*REQUEST 1:*
From the dating essay, quote the stretch from "Life is filled" through "just couldn’t resist." word for word.

*PAGE EXCERPT:*

--------------------

Life is filled with patterns. We wake up at the same time, eat the same foods, wear the same clothes, and date the same people. It doesn’t have to be the same specific person, but there’s generally a common theme. I knew I had a type, but I could never figure out what it was. They were all usually funny, but most people have the capacity to be funny at some point. Three of the four guys I have dated all played lacrosse (on the same team, hehe oops). But there was an aspect of their personality that I just couldn’t resist.

They were infuriating.

They were nice enough guys, I can’t take that away from them. But everything that I said was met with a smart-ass comment or snarky correction. It was nearly impossible to have an extended, fluid conversation with any one of them without a wave of fury washing over me. I wanted to attack him with my face. I wanted to choke him out, but also let him shove me up against a wall 50 shades style. I wanted to hate him, but I loved it too much.

It’s easy to figure out why girls go for the bad boy: we want to fix him. We want to be the one he is nice to, because that makes us special. But what about this new breed of bad boy? The ones who relentlessly tease us, push our buttons, and get off by making us angry. It’s deliberate and malicious. There is never a time where they are different. We don’t see a sweet side. They piss off their professors, their friends, their moms, and especially the girls that they talk to. He’s just called a “jackass” and everyone carries on with their lives.

The mentality that it’s ok is what is messing with us. We are confusing patronizing with passion, their chastising with a challenge. Our comfort zone has become the very thin line between love and hate. If you’re not “bickering like an old married couple,” then it’s considered wrong. The reason an old married couple bickers is because they can. They have a built a lasting relationship for decades, not days. They earned the right to call each other an idiot and be able to get away with it.

--------------------

*RECORDS PROVIDED:*

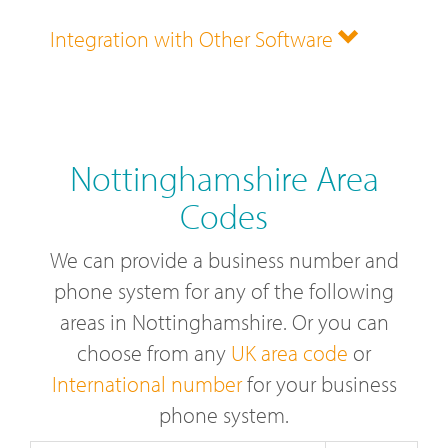
Integration with Other Software
Nottinghamshire Area
Codes
We can provide a business number and
phone system for any of the following
areas in Nottinghamshire. Or you can
choose from any
UK area code
or
International number
for your business
phone system.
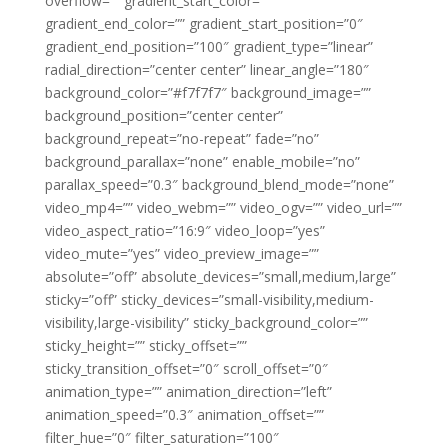
overflow=”” gradient_start_color=””
gradient_end_color=”” gradient_start_position=”0″
gradient_end_position=”100″ gradient_type=”linear”
radial_direction=”center center” linear_angle=”180″
background_color=”#f7f7f7″ background_image=””
background_position=”center center”
background_repeat=”no-repeat” fade=”no”
background_parallax=”none” enable_mobile=”no”
parallax_speed=”0.3″ background_blend_mode=”none”
video_mp4=”” video_webm=”” video_ogv=”” video_url=””
video_aspect_ratio=”16:9″ video_loop=”yes”
video_mute=”yes” video_preview_image=””
absolute=”off” absolute_devices=”small,medium,large”
sticky=”off” sticky_devices=”small-visibility,medium-
visibility,large-visibility” sticky_background_color=””
sticky_height=”” sticky_offset=””
sticky_transition_offset=”0″ scroll_offset=”0″
animation_type=”” animation_direction=”left”
animation_speed=”0.3″ animation_offset=””
filter_hue=”0″ filter_saturation=”100″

--------------------

*REQUEST 2:*
Print the records from their start through the line that contains "phone system.", leaving out the pictures.

*FINAL ANSWER 1:*
Life is filled with patterns. We wake up at the same time, eat the same foods, wear the same clothes, and date the same people. It doesn’t have to be the same specific person, but there’s generally a common theme. I knew I had a type, but I could never figure out what it was. They were all usually funny, but most people have the capacity to be funny at some point. Three of the four guys I have dated all played lacrosse (on the same team, hehe oops). But there was an aspect of their personality that I just couldn’t resist.

*FINAL ANSWER 2:*
Integration with Other Software
Nottinghamshire Area
Codes
We can provide a business number and
phone system for any of the following
areas in Nottinghamshire. Or you can
choose from any
UK area code
or
International number
for your business
phone system.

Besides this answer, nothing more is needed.